-- PROBLEM DETAILS --
Report all lines in the records that hold the string "Example".
--- START ---
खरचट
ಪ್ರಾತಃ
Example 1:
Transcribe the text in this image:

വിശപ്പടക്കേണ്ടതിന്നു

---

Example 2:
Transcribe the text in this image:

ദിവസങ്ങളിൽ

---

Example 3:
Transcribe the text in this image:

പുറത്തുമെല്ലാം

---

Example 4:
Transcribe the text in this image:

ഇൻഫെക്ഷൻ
--- END ---
--- START ---
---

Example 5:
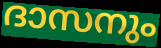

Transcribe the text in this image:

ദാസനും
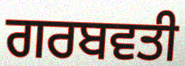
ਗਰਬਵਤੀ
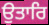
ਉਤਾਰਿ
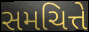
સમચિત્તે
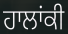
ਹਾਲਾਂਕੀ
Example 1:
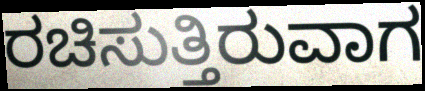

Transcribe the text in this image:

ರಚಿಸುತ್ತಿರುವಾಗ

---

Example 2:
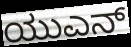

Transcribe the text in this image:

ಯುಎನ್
--- END ---
-- RESPONSE BOX --
Example 1:
Example 2:
Example 3:
Example 4:
Example 5:
Example 1:
Example 2:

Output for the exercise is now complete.